О колоссальном туннеле, который строят коммунисты, немало писали и в зарубежных газетах и журналах. За строительством там внимательно следили, инженеры и экономисты делали разные предположения, говорилось и об оборонном значении туннеля. Но все же подробных сведений там никто не имел. Знали о руководящей роли в строительстве академика Саклатвалы, часто упоминали фамилии его талантливых помощников, в особенности Самборского. Реже мне приходилось слышать фамилию Макаренко. А из рассказов наших инженеров мы знали, что правой рукой Саклатвалы все время остается Макаренко и что между Макаренко и другими инженерами, а особенно Самборским, продолжается борьба. Почти все приезжавшие к нам были против Макаренко.

— Это безусловно талантливый инженер, — говорили одни.

— Чересчур самоуверен, — говорили другие.

— Знаний у него достаточно, — высказывались третьи, — но в строительстве он явно ведет линию на удорожание работ и замедление темпов. И в личной жизни у него что-то не так: он всех сторонится, ни с кем не дружит.

В своих письмах к Шелемехе и Черняку я не раз просил сообщить мне, как идут дела у Макаренко. Летчик отвечал, что все в порядке, Антон Павлович же ссылался на свою нелюбовь к сплетням и заверял, что мне все станет ясно, когда я вернусь.

К знакомым, которые меня очень интересовали, принадлежали также сестра Станислава Шелемехи — Лида и врач Юрий Барабаш.

В своих очень редких письмах летчик упоминал о сестре.

Лида все еще работала в лаборатории металлов академика Саклатвалы.

Из газет мне было известно, что Барабаш недавно защитил свою диссертацию. Кажется, Барабашу в одном из московских институтов была предложена кафедра.

Стоя на балконе и осматривая город и бухту, я все время думал об этих людях. Рядом с Лидой в моем воображении возникал образ Макаренко таким, каким я видел его перед своим отъездом. Я хорошо помнил его угрюмый, решительный взгляд, глаза с выражением скрытой боли. Тогда он отказался от Лиды.

Но как не совпадали мои чувства к Макаренко с отношением к нему специалистов — инженеров! Мне больно и тревожно было думать о создавшемся положении, тем более что противники Ярослава Макаренко выступали искренне, глубоко убежденные в ошибочности его утверждений. Неужели я в этом человеке ошибаюсь? Я с горечью вспоминал ответ Макаренко на мое единственное письмо к нему. Он писал, что очень занят работой и времени на переписку не имеет. К этому была присоединена просьба выслать несколько специальных книг.

Ожидание ответа от Шелемехи приковало меня к гостинице. Я стоял на балконе и прислушивался, не звонит ли телефон. Несколько раз мне действительно звонили. Знакомые, узнав о моем приезде, приветствовали меня и приглашали к себе. Потом приехали два журналиста из местной газеты, представитель Приморского туннельного треста и Шепетова. Они интересовались мною, а я — Приморским туннельным трестом.

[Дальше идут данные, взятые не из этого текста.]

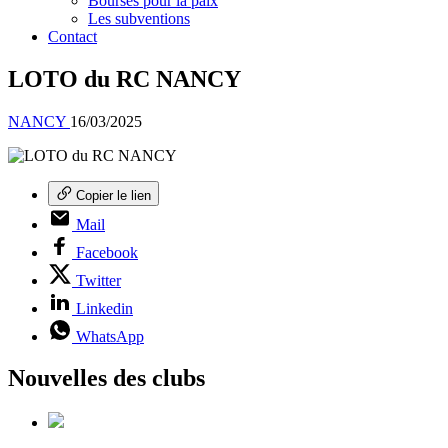
Bourses pour la paix
Les subventions
Contact
LOTO du RC NANCY
NANCY
16/03/2025
Copier le lien
Mail
Facebook
Twitter
Linkedin
WhatsApp
Nouvelles des clubs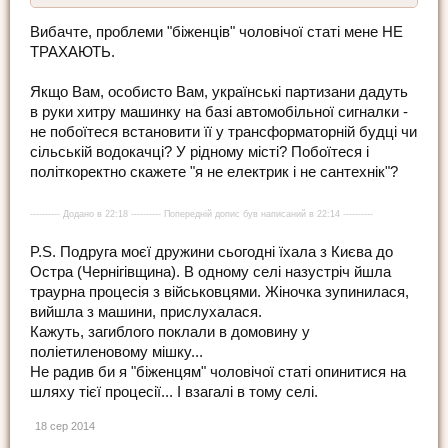
Вибачте, проблеми "біженців" чоловічої статі мене НЕ
ТРАХАЮТЬ.
Якщо Вам, особисто Вам, українські партизани дадуть
в руки хитру машинку на базі автомобільної сигналки -
не побоїтеся встановити її у трансформаторній будці чи
сільській водокачці? У рідному місті? Побоїтеся і
політкоректно скажете "я не електрик і не сантехнік"?
---------- Додано в 22:18 ---------- Попередній допис був написаний в 22:14 ----------
P.S. Подруга моєї дружини сьогодні їхала з Києва до
Остра (Чернігівщина). В одному селі назустріч йшла
траурна процесія з військовцями. Жіночка зупинилася,
вийшла з машини, прислухалася.
Кажуть, загиблого поклали в домовину у
поліетиленовому мішку...
Не радив би я "біженцям" чоловічої статі опинитися на
шляху тієї процесії... І взагалі в тому селі.
18 сер 2014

Трест являлся автономной единицей в системе строительства Глубинного пути и прокладывал туннель от выросшего на пятьдесят шестой параллели, на берегу Охотского моря, Тихоокеанска до Владивостока. Это было одно из наибольших ответвлений главного пути.

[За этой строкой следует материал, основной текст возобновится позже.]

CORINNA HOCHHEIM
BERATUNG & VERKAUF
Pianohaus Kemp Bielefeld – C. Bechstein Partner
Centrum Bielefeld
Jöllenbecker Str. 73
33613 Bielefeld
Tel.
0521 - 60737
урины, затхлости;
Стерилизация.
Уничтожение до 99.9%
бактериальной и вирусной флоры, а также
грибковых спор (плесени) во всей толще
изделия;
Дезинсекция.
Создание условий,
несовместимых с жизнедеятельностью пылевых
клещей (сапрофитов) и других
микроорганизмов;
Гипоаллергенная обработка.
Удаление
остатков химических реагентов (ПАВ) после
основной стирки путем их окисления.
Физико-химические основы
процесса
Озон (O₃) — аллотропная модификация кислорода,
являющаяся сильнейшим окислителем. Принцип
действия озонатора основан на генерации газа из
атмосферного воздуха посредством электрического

— У нас все превосходно, — ответил на мой вопрос о ходе строительства представитель треста. — Дело развертывается нормально, хотя в последнее время приходится ускорять работы.

— И тут не все получается хорошо, — заметил один из журналистов.

— Почему? — заинтересовался я.

Представитель треста заявил, что ускорение строительства особых трудностей не вызывает. Но сказал он это не очень уверенно.

— Да вы говорите откровенно, — попросил я.

— Будете в Иркутске, обо всем узнаете, — сказал тот же журналист. — У нас применяется так называемая макаренковская система, и все ею страшно недовольны.

— В чем же она заключается?

Но позвонил телефон. Меня вызывал начальник аэропорта. Он получил от Шелемехи телеграмму с приказом немедленно отправить меня на почтовом самолете в Иркутск.